7 November 2010 “We cannot blow into the past” – a fascinating meeting with Marian Pankowski
Yesterday's meeting with Marian Pankowski – an outstanding prose-writer, playwright and novelist, whose work was completely unknown in Poland for a long time – was a fascinating story about literature, which is not afraid to pose inconvenient questions, return to difficult memories, provoke a discussion which takes its course beyond the tracks of social expectations. The author of “Smagła swoboda” (Swarthy Freedom) told about his life, recalled the difficult time of war, the decision of leaving to the West; he also shared his understanding of what literature is: “I am a witness of the fact that my presence at Auschwitz was the presence of a poet, not a patriot. I was there and constantly wondered how I would later describe it all, how I will find the language for it, to be able to introduce it to literature” he said yesterday at the Pod Jaszczurami Club.

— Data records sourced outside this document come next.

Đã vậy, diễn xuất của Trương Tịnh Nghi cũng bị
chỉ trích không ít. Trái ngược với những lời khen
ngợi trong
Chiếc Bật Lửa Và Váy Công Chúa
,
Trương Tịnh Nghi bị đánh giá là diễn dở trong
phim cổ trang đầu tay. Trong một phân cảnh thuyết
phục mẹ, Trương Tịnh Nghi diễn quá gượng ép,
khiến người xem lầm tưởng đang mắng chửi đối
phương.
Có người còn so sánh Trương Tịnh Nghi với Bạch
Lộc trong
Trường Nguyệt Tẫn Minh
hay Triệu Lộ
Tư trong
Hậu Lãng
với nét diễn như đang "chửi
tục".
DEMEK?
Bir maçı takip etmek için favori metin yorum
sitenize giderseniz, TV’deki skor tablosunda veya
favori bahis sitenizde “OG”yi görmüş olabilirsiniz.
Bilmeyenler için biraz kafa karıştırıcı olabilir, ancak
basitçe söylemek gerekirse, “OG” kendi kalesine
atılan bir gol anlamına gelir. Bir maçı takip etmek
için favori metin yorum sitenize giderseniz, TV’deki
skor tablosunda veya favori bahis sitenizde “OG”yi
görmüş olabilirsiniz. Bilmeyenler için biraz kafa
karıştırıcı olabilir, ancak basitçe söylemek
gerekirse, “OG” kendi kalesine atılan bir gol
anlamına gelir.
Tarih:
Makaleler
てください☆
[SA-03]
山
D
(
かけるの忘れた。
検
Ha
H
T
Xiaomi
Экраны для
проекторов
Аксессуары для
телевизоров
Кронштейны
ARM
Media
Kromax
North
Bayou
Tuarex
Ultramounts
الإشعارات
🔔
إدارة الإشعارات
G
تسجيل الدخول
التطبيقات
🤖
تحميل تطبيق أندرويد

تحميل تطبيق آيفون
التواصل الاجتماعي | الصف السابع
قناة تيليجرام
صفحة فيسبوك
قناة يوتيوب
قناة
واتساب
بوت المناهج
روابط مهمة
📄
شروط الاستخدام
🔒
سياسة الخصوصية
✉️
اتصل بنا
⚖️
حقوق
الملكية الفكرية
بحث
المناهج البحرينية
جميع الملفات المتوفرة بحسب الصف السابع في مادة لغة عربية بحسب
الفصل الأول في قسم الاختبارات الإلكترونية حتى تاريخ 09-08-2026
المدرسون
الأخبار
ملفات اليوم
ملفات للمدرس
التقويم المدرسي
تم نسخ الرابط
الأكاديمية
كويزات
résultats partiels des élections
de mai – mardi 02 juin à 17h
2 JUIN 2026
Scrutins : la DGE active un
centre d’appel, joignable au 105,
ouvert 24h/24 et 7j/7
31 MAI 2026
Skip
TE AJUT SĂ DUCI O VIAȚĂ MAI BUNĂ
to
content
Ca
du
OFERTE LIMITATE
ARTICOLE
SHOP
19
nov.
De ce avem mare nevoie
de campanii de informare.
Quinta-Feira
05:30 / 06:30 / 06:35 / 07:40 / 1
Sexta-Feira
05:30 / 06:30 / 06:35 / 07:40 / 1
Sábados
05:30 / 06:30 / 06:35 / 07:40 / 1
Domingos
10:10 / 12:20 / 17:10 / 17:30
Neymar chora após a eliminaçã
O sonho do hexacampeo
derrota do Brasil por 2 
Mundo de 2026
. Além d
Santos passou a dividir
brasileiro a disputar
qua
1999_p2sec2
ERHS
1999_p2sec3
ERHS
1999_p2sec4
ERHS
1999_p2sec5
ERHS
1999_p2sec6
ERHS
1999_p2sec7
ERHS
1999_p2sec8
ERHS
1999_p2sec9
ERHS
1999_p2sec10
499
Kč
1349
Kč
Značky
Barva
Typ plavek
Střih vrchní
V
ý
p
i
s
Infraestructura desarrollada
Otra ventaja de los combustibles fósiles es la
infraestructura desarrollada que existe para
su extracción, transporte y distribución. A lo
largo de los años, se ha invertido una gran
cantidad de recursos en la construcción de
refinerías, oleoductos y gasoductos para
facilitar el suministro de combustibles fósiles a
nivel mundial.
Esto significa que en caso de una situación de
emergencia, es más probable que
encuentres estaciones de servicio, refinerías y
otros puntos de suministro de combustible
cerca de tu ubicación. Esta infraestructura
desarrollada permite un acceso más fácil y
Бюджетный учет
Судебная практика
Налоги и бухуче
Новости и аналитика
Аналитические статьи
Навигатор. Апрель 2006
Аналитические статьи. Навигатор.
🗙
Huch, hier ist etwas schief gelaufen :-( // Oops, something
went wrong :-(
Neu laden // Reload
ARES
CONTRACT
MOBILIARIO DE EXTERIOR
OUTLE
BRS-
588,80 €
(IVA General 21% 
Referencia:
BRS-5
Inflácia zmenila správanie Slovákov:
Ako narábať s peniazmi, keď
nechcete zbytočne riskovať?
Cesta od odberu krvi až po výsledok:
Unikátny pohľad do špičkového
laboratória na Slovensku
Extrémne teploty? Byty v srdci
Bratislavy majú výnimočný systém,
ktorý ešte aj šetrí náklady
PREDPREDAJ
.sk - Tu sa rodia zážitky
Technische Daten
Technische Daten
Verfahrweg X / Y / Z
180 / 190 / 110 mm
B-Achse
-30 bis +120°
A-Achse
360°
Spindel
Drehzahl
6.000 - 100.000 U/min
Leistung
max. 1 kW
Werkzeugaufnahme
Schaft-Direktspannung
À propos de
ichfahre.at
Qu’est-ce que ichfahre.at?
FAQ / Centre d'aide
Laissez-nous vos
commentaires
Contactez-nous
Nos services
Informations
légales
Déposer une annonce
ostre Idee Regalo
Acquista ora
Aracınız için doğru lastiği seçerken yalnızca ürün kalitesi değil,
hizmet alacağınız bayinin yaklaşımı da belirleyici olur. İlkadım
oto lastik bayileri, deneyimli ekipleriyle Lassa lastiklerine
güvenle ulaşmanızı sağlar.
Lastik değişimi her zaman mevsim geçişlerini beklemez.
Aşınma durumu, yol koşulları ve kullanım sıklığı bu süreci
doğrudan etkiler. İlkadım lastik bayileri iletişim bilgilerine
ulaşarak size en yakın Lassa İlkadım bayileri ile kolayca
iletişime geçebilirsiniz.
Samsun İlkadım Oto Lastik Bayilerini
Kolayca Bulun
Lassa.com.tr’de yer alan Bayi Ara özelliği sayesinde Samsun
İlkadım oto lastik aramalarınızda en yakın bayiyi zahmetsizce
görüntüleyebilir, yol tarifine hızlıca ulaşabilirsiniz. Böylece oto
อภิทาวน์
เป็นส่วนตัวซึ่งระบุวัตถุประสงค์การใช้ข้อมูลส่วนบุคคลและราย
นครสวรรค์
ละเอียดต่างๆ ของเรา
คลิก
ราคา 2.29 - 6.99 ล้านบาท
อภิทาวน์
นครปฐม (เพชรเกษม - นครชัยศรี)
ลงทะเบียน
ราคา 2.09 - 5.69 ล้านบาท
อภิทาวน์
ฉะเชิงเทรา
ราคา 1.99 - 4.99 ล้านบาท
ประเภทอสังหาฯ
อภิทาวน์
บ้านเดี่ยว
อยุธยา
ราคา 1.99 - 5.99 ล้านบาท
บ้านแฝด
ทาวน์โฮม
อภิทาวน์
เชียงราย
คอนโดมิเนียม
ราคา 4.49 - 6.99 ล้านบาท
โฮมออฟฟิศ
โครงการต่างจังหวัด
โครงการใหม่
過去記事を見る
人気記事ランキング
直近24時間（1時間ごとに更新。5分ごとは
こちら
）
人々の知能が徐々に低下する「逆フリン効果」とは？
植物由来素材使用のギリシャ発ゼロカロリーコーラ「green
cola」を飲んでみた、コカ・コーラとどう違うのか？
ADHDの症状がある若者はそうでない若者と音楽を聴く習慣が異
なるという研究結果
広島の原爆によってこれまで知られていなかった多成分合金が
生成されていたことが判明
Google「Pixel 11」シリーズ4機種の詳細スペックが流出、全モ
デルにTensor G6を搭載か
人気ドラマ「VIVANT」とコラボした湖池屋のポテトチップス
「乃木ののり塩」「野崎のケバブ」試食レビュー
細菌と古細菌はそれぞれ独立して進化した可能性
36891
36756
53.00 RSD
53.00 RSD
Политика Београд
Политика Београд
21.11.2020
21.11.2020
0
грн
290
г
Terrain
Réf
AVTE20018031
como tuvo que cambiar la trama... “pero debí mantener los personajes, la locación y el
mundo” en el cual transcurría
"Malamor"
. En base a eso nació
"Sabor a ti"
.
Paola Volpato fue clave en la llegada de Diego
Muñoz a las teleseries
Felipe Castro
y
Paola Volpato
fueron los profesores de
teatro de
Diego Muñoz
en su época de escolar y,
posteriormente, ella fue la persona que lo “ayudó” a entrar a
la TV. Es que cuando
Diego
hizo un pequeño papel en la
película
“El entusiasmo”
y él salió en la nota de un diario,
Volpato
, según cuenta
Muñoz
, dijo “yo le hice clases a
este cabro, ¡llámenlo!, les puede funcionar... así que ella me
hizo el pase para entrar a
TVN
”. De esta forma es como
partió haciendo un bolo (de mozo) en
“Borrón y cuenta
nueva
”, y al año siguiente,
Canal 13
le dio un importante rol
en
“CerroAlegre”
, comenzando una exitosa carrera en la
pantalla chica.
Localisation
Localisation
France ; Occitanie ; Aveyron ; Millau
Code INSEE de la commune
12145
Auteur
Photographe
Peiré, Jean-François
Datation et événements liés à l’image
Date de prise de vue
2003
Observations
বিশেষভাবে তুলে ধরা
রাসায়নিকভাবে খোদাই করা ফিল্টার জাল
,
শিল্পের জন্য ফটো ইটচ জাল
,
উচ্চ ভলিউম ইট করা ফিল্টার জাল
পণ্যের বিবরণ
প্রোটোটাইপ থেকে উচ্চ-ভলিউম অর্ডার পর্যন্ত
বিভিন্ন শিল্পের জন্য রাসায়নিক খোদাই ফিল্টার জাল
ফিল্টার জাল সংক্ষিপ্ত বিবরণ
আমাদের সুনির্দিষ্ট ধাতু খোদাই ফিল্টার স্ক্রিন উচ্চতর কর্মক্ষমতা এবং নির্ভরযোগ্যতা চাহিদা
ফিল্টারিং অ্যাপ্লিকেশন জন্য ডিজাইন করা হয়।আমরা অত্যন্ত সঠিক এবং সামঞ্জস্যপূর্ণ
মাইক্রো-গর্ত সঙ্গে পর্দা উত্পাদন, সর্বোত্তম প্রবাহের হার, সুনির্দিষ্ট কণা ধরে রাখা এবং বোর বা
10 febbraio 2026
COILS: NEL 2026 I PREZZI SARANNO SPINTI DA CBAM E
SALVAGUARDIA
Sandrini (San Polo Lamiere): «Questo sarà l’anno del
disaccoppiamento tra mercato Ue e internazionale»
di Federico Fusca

When asked by Przemysław Czapliński about the process of shaping his literary otherness and developing a secluded position, he recalled the famous quote from the story “Bukenocie”: “God is my witness that I am not Pankowski”. He also mentioned how in the West memories of the war, the camps, but also childhood spent in Sanok, the only scent of carnations, continually returned to him. These details were the impulse for further stories and novels: “You cannot blow into the past. It is there. The memories are there. You cannot deny it”. The audience in the Pod Jaszczurami Club was charmed by the remarkable frankness and openness of the writer. He posed for photos with great satisfaction, while complaining about the uncomfortable chaise longue. “How am I supposed to keep an upright posture on such a chair” he joked. Impeccable manners and a distance to himself charmed all those present: “People grow old in their own way” he said. “Either sweetly or bitterly...” here he went silent for a moment. “Let's continue” he suggested to the host with a smile. The title of the meeting “I am not an immigrant” he explained as follows: “I was neither a brave immigrant nor a communist. I was simply a left-wing writer.”
It must be mentioned that his latest book entitled “Tratwa nas czeka” [The Raft Awaits] appeared in bookshops yesterday. Although the writer is approaching his ninetieth year, he continues to impress with intellectual and artistic courage, consistently devising “subversive, nightly, mysterious discourse”, he faces rigid standards into which culture and society is pushing us.